Here are four ASX-listed companies, currently trading at a discount relative to the broader market, that I believe will outperform in 2018.
TPG Telecom Ltd (ASX: TPM) is Australia's second largest fixed-line broadband provider. The company's share price, along with those of its peers in the telecommunications sector, has been beaten down on fears the National Broadband Network (NBN) will increase competition and squeeze profit margins of the incumbents.
Firstly, I think TPG's selloff was an overreaction, so often the case on negative news. Secondly, TPG has a history of being the lowest-cost operator in its industry, and I expect this to continue when the firm becomes Australia's fourth mobile network operator later this year.
Currently trading on a trailing price to earnings ratio of less than 14, I believe TPG shares will outperform in 2018 on results that exceed the market's low expectations.
Huon Aquaculture Group Ltd (ASX: HUO) is one of few Atlantic Salmon famers in the Southern Hemisphere, operating out of the cool waters of Tasmania. FY2018 is set to be the company's best yet as a listed entity, with sales volumes expected to increase 32.5% on the previous period due to improved growing conditions and feed diet.

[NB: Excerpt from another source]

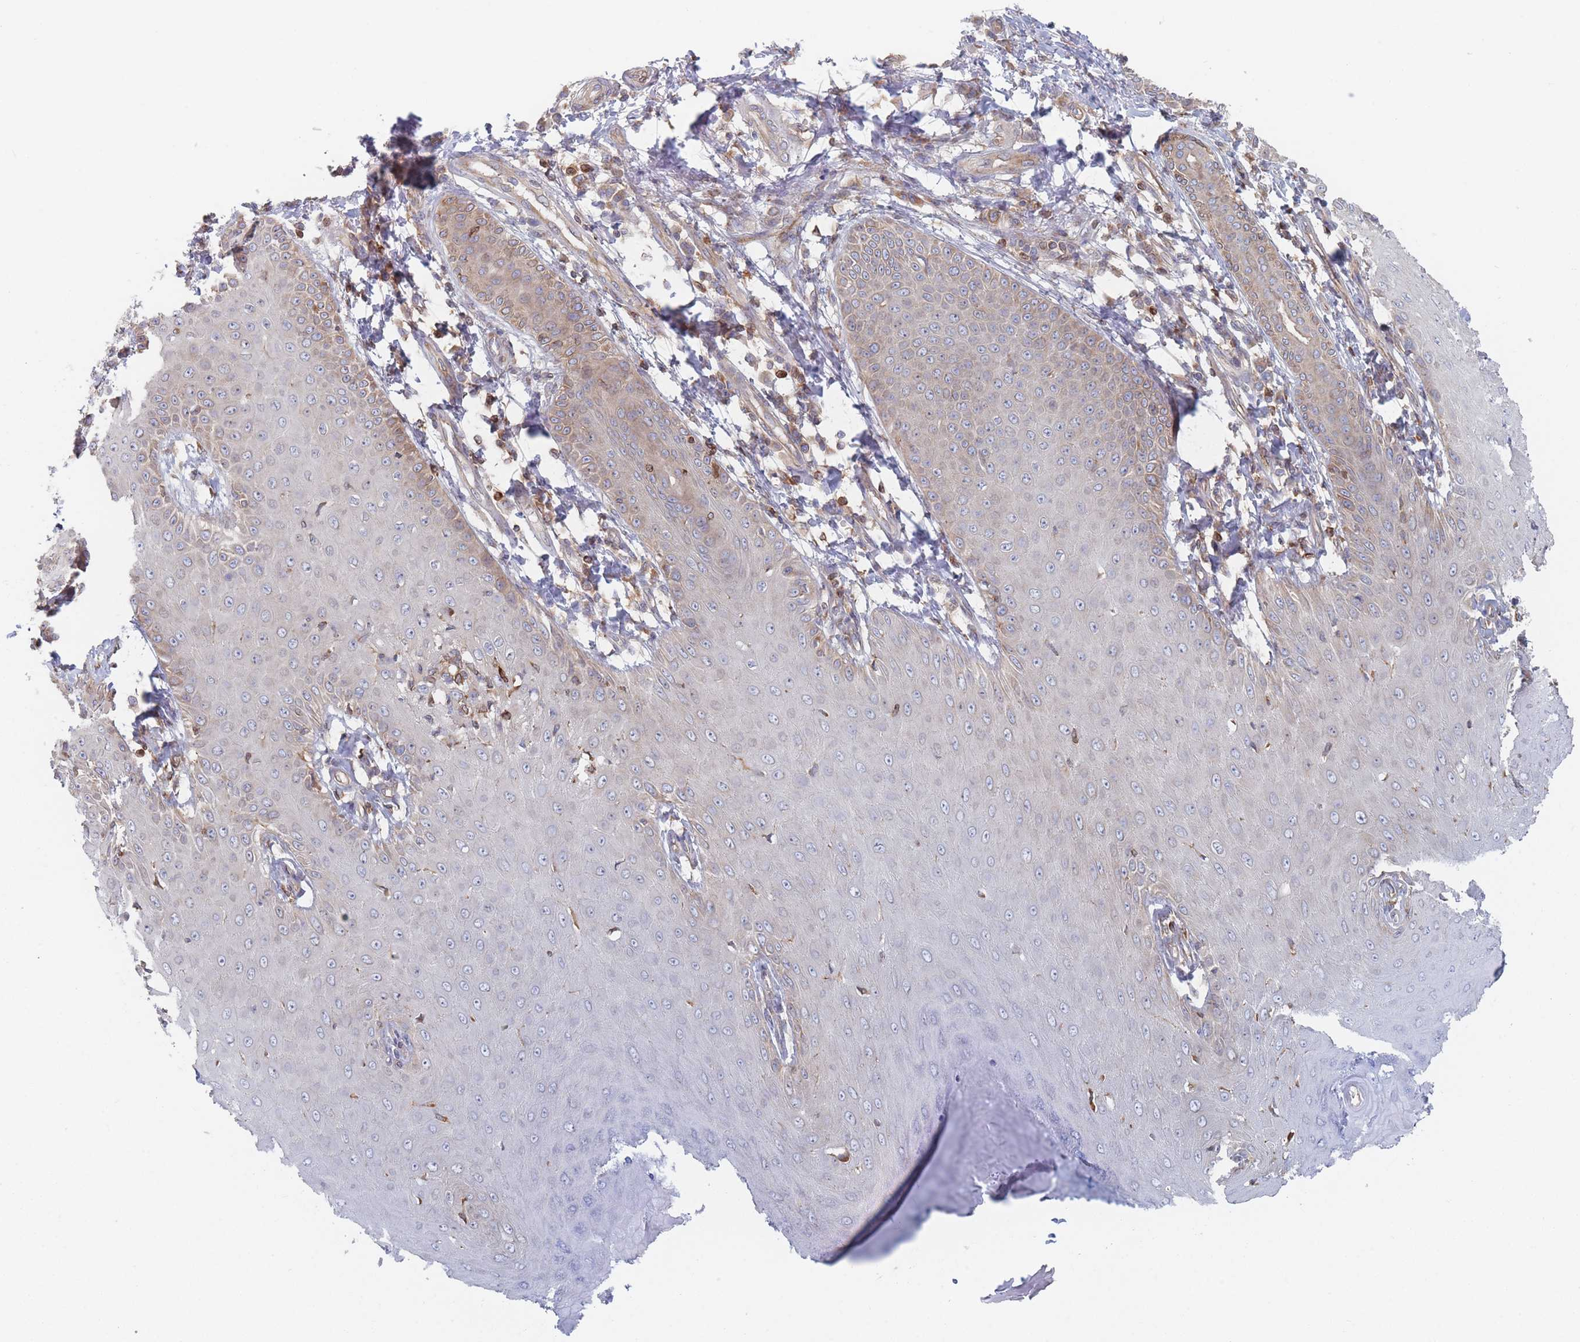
{"staining": {"intensity": "weak", "quantity": "<25%", "location": "cytoplasmic/membranous"}, "tissue": "skin cancer", "cell_type": "Tumor cells", "image_type": "cancer", "snomed": [{"axis": "morphology", "description": "Squamous cell carcinoma, NOS"}, {"axis": "topography", "description": "Skin"}], "caption": "An image of squamous cell carcinoma (skin) stained for a protein shows no brown staining in tumor cells. (DAB immunohistochemistry (IHC) with hematoxylin counter stain).", "gene": "KDSR", "patient": {"sex": "male", "age": 70}}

Huon paid its inaugural dividend in 2017 and management expects further earnings growth for at least the next two financial years, driven by high domestic demand for farmed salmon.
The company's shares trade for less than 11x FY2017 earnings, which could increase significantly if Huon's export plans for Asia are successful.
Vocus Group Ltd (ASX: VOC) hasn't just been sold off due to the market's NBN concerns, the company has also experienced integration issues following major acquisitions, senior leadership changes, and large asset write-downs.
Earlier this week, management announced a new operating structure in an effort to restore shareholder value and afford senior leadership greater segment focus. If Vocus can improve the returns on its underperforming assets, the company's share price should rapidly increase.
Washington H. Soul Pattinson and Co. Ltd (ASX: SOL) is an investment conglomerate with significant interests in ASX-listed companies, private equity and property. The firm takes a value-oriented, long-term approach to investing which has produced a 12.8% per annum return over the last 15 years.
Despite the company's history of market-bearing performance and claim to be one of only two ASX-listed companies to have increased its dividend every year for the past 17 years, Soul Patts shares trade on a modest trailing P/E ratio of 12.